Swap "radius" for "rad" in the data from its first line through the line holding "v(-18.13, -8.45) *", inclusive, and rewrite those lines with nothing else changed. Leave out the pictures.

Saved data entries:

————————

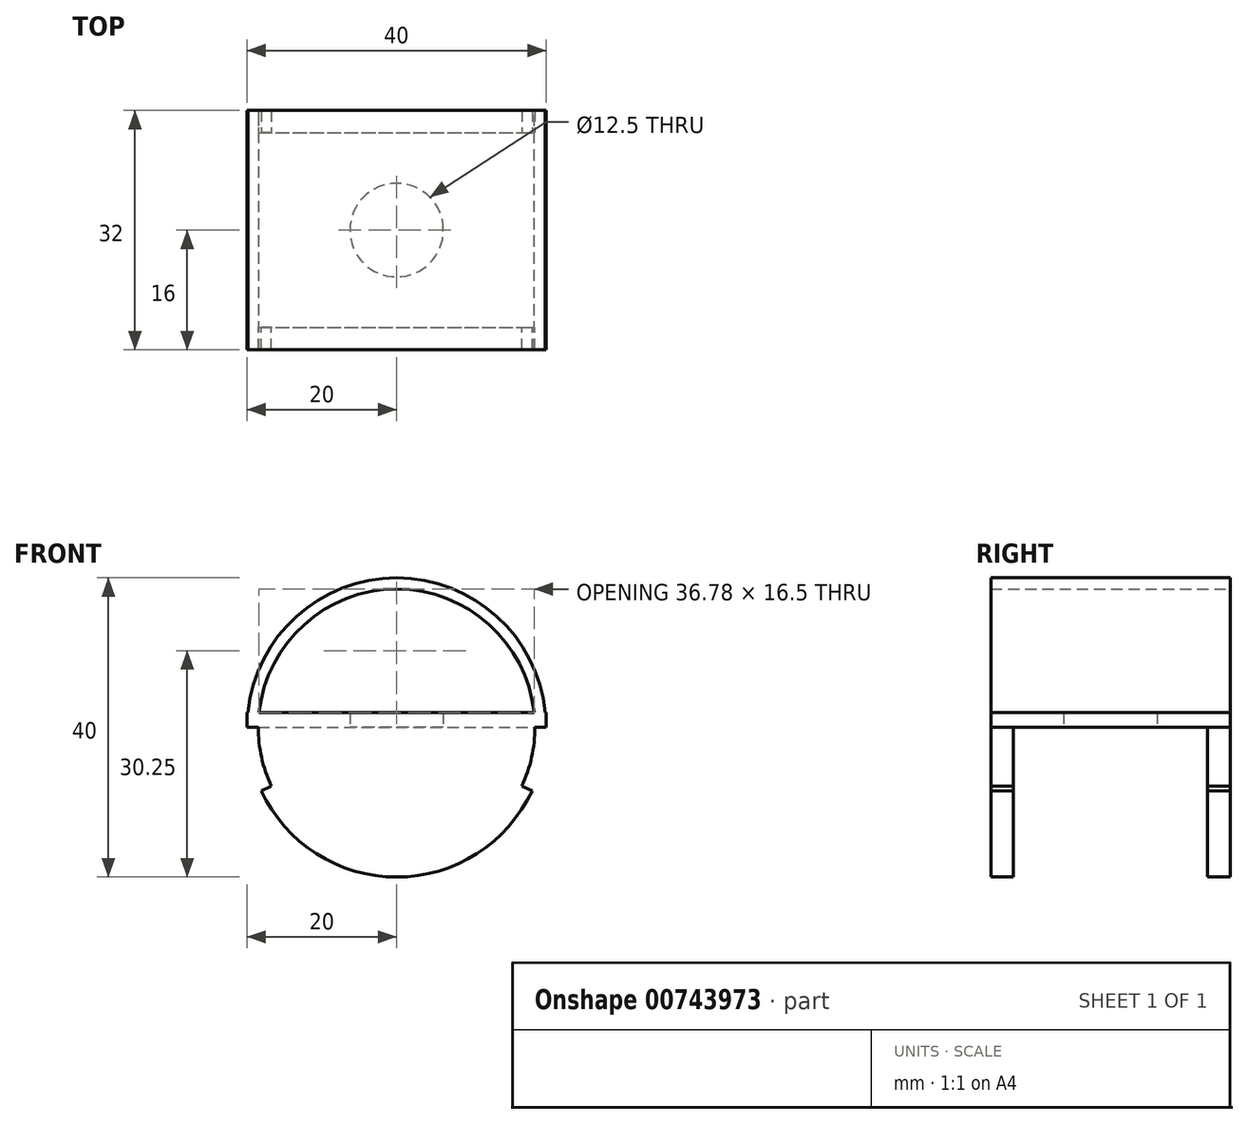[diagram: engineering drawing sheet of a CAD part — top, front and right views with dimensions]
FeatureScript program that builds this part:
annotation { "Feature Type Name" : "Feature", "Feature Type Description" : "" }
export const myFeature = defineFeature(function(context is Context, id is Id, definition is map)
    precondition{}
    {
        {
            var Q0;
            Q0=qCreatedBy(makeId("Top.planeOp"),FACE);
            var sketch = newSketch(context, id + "F0", { "sketchPlane" : qUnion([Q0])});
            skCircle(sketch, "E0", {"center": v(0, 0) * mm, "radius": 6.25 * mm});
            skLineSegment(sketch, "E1.bottom", {"start": v(20, 16) * mm, "end": v(-20, 16) * mm});
            skLineSegment(sketch, "E1.top", {"start": v(20, -16) * mm, "end": v(-20, -16) * mm});
            skLineSegment(sketch, "E1.left", {"start": v(20, 16) * mm, "end": v(20, -16) * mm});
            skLineSegment(sketch, "E1.right", {"start": v(-20, 16) * mm, "end": v(-20, -16) * mm});
            skSolve(sketch);
        }
        {
            var Q0;
            Q0 = qSketchRegion(id + "F0", true);
            extrude(context, id + "F1", {"entities" : qUnion([Q0]), "depth" : 2 * mm, "offsetDistance" : 25 * mm});
        }
        {
            var Q0;
            Q0=qCreatedBy(makeId("Front.planeOp"),FACE);
            var sketch = newSketch(context, id + "F2", { "sketchPlane" : qUnion([Q0])});
            skCircle(sketch, "E2", {"center": v(0, 0) * mm, "radius": 20 * mm});
            skLineSegment(sketch, "E3", {"start": v(-20, 0) * mm, "end": v(20, 0) * mm});
            skCircle(sketch, "E4", {"center": v(0, 0) * mm, "radius": 18.5 * mm});
            skLineSegment(sketch, "E5", {"start": v(0, 0) * mm, "end": v(-18.13, -8.45) * mm});
            skLineSegment(sketch, "E6", {"start": v(0, 0) * mm, "end": v(18.13, -8.45) * mm});
            skSolve(sketch);
        }
        {
            var Q0;
            {var subQ0=sQuery(id+"F2.wireOp",EDGE,"E3");Q0=makeQuery(id+"F2.imprint","IMPRINT",FACE,{"disambiguationData":[TD([[makeQuery(id+"F2.imprint","IMPRINT",EDGE,{"derivedFrom":subQ0}),-1.0]])]});}
            var Q1;
            {var subQ0=sQuery(id+"F2.wireOp",EDGE,"E3");var subQ1=sQuery(id+"F2.wireOp",EDGE,"E2");var subQ2=makeQuery(id+"F2.imprint","INTERSECT",VERTEX,{"disambiguationData":[OD(0.0)],"derivedFrom":[subQ1,subQ0]});Q1=makeQuery(id+"F2.imprint","IMPRINT",FACE,{"disambiguationData":[TD([[makeQuery(id+"F2.imprint","IMPRINT",EDGE,{"disambiguationData":[TD([[subQ2,-1.0]])],"derivedFrom":subQ1}),1.0]])]});}
            var Q2;
            {var subQ0=sQuery(id+"F2.wireOp",EDGE,"E5");var subQ1=sQuery(id+"F2.wireOp",EDGE,"E4");var subQ2=makeQuery(id+"F2.imprint","INTERSECT",VERTEX,{"derivedFrom":[subQ1,subQ0]});Q2=makeQuery(id+"F2.imprint","IMPRINT",FACE,{"disambiguationData":[TD([[makeQuery(id+"F2.imprint","IMPRINT",EDGE,{"disambiguationData":[TD([[subQ2,-1.0]])],"derivedFrom":subQ1}),1.0]])]});}
            var Q3;
            {var subQ0=sQuery(id+"F2.wireOp",EDGE,"E5");var subQ1=sQuery(id+"F2.wireOp",EDGE,"E2");var subQ2=makeQuery(id+"F2.imprint","INTERSECT",VERTEX,{"derivedFrom":[subQ1,subQ0]});Q3=makeQuery(id+"F2.imprint","IMPRINT",FACE,{"disambiguationData":[TD([[makeQuery(id+"F2.imprint","IMPRINT",EDGE,{"disambiguationData":[TD([[subQ2,-1.0]])],"derivedFrom":subQ1}),1.0]])]});}
            var Q4;
            {var subQ0=sQuery(id+"F2.wireOp",EDGE,"E3");var subQ1=sQuery(id+"F2.wireOp",EDGE,"E2");var subQ2=makeQuery(id+"F2.imprint","INTERSECT",VERTEX,{"disambiguationData":[OD(1.0)],"derivedFrom":[subQ1,subQ0]});Q4=makeQuery(id+"F2.imprint","IMPRINT",FACE,{"disambiguationData":[TD([[makeQuery(id+"F2.imprint","IMPRINT",EDGE,{"disambiguationData":[TD([[subQ2,1.0]])],"derivedFrom":subQ1}),1.0]])]});}
            extrude(context, id + "F3", {"entities" : qUnion([Q0, Q1, Q2, Q3, Q4]), "operationType" : NewBodyOperationType.ADD, "depth" : 16 * mm, "offsetDistance" : 25 * mm, "hasSecondDirection" : true, "secondDirectionOppositeDirection" : false, "secondDirectionDepth" : 13 * mm});
        }
        {
            var Q0;
            {var subQ0=sQuery(id+"F2.wireOp",EDGE,"E3");Q0=makeQuery(id+"F2.imprint","IMPRINT",FACE,{"disambiguationData":[TD([[makeQuery(id+"F2.imprint","IMPRINT",EDGE,{"derivedFrom":subQ0}),-1.0]])]});}
            var Q1;
            {var subQ0=sQuery(id+"F2.wireOp",EDGE,"E3");var subQ1=sQuery(id+"F2.wireOp",EDGE,"E2");var subQ2=makeQuery(id+"F2.imprint","INTERSECT",VERTEX,{"disambiguationData":[OD(0.0)],"derivedFrom":[subQ1,subQ0]});Q1=makeQuery(id+"F2.imprint","IMPRINT",FACE,{"disambiguationData":[TD([[makeQuery(id+"F2.imprint","IMPRINT",EDGE,{"disambiguationData":[TD([[subQ2,-1.0]])],"derivedFrom":subQ1}),1.0]])]});}
            var Q2;
            {var subQ0=sQuery(id+"F2.wireOp",EDGE,"E3");var subQ1=sQuery(id+"F2.wireOp",EDGE,"E2");var subQ2=makeQuery(id+"F2.imprint","INTERSECT",VERTEX,{"disambiguationData":[OD(1.0)],"derivedFrom":[subQ1,subQ0]});Q2=makeQuery(id+"F2.imprint","IMPRINT",FACE,{"disambiguationData":[TD([[makeQuery(id+"F2.imprint","IMPRINT",EDGE,{"disambiguationData":[TD([[subQ2,1.0]])],"derivedFrom":subQ1}),1.0]])]});}
            var Q3;
            {var subQ0=sQuery(id+"F2.wireOp",EDGE,"E5");var subQ1=sQuery(id+"F2.wireOp",EDGE,"E4");var subQ2=makeQuery(id+"F2.imprint","INTERSECT",VERTEX,{"derivedFrom":[subQ1,subQ0]});Q3=makeQuery(id+"F2.imprint","IMPRINT",FACE,{"disambiguationData":[TD([[makeQuery(id+"F2.imprint","IMPRINT",EDGE,{"disambiguationData":[TD([[subQ2,-1.0]])],"derivedFrom":subQ1}),1.0]])]});}
            var Q4;
            {var subQ0=sQuery(id+"F2.wireOp",EDGE,"E5");var subQ1=sQuery(id+"F2.wireOp",EDGE,"E2");var subQ2=makeQuery(id+"F2.imprint","INTERSECT",VERTEX,{"derivedFrom":[subQ1,subQ0]});Q4=makeQuery(id+"F2.imprint","IMPRINT",FACE,{"disambiguationData":[TD([[makeQuery(id+"F2.imprint","IMPRINT",EDGE,{"disambiguationData":[TD([[subQ2,-1.0]])],"derivedFrom":subQ1}),1.0]])]});}
            extrude(context, id + "F4", {"entities" : qUnion([Q0, Q1, Q2, Q3, Q4]), "operationType" : NewBodyOperationType.ADD, "oppositeDirection" : true, "depth" : 16 * mm, "offsetDistance" : 25 * mm, "hasSecondDirection" : true, "secondDirectionOppositeDirection" : true, "secondDirectionDepth" : 13 * mm});
        }
        {
            var Q0;
            {var subQ0=sQuery(id+"F2.wireOp",EDGE,"E3");var subQ1=sQuery(id+"F2.wireOp",EDGE,"E2");var subQ2=makeQuery(id+"F2.imprint","INTERSECT",VERTEX,{"disambiguationData":[OD(1.0)],"derivedFrom":[subQ1,subQ0]});Q0=makeQuery(id+"F2.imprint","IMPRINT",FACE,{"disambiguationData":[TD([[makeQuery(id+"F2.imprint","IMPRINT",EDGE,{"disambiguationData":[TD([[subQ2,1.0]])],"derivedFrom":subQ1}),1.0]])]});}
            var Q1;
            {var subQ0=sQuery(id+"F2.wireOp",EDGE,"E3");var subQ1=sQuery(id+"F2.wireOp",EDGE,"E2");var subQ2=makeQuery(id+"F2.imprint","INTERSECT",VERTEX,{"disambiguationData":[OD(0.0)],"derivedFrom":[subQ1,subQ0]});Q1=makeQuery(id+"F2.imprint","IMPRINT",FACE,{"disambiguationData":[TD([[makeQuery(id+"F2.imprint","IMPRINT",EDGE,{"disambiguationData":[TD([[subQ2,-1.0]])],"derivedFrom":subQ1}),1.0]])]});}
            extrude(context, id + "F5", {"entities" : qUnion([Q0, Q1]), "operationType" : NewBodyOperationType.ADD, "endBound" : BoundingType.SYMMETRIC, "depth" : 32 * mm, "offsetDistance" : 25 * mm});
        }
    });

————————

● **Solution to the problem**:
[diagram: engineering drawing sheet of a CAD part — top, front and right views with dimensions]
FeatureScript program that builds this part:
annotation { "Feature Type Name" : "Feature", "Feature Type Description" : "" }
export const myFeature = defineFeature(function(context is Context, id is Id, definition is map)
    precondition{}
    {
        {
            var Q0;
            Q0=qCreatedBy(makeId("Top.planeOp"),FACE);
            var sketch = newSketch(context, id + "F0", { "sketchPlane" : qUnion([Q0])});
            skCircle(sketch, "E0", {"center": v(0, 0) * mm, "rad": 6.25 * mm});
            skLineSegment(sketch, "E1.bottom", {"start": v(20, 16) * mm, "end": v(-20, 16) * mm});
            skLineSegment(sketch, "E1.top", {"start": v(20, -16) * mm, "end": v(-20, -16) * mm});
            skLineSegment(sketch, "E1.left", {"start": v(20, 16) * mm, "end": v(20, -16) * mm});
            skLineSegment(sketch, "E1.right", {"start": v(-20, 16) * mm, "end": v(-20, -16) * mm});
            skSolve(sketch);
        }
        {
            var Q0;
            Q0 = qSketchRegion(id + "F0", true);
            extrude(context, id + "F1", {"entities" : qUnion([Q0]), "depth" : 2 * mm, "offsetDistance" : 25 * mm});
        }
        {
            var Q0;
            Q0=qCreatedBy(makeId("Front.planeOp"),FACE);
            var sketch = newSketch(context, id + "F2", { "sketchPlane" : qUnion([Q0])});
            skCircle(sketch, "E2", {"center": v(0, 0) * mm, "rad": 20 * mm});
            skLineSegment(sketch, "E3", {"start": v(-20, 0) * mm, "end": v(20, 0) * mm});
            skCircle(sketch, "E4", {"center": v(0, 0) * mm, "rad": 18.5 * mm});
            skLineSegment(sketch, "E5", {"start": v(0, 0) * mm, "end": v(-18.13, -8.45) * mm});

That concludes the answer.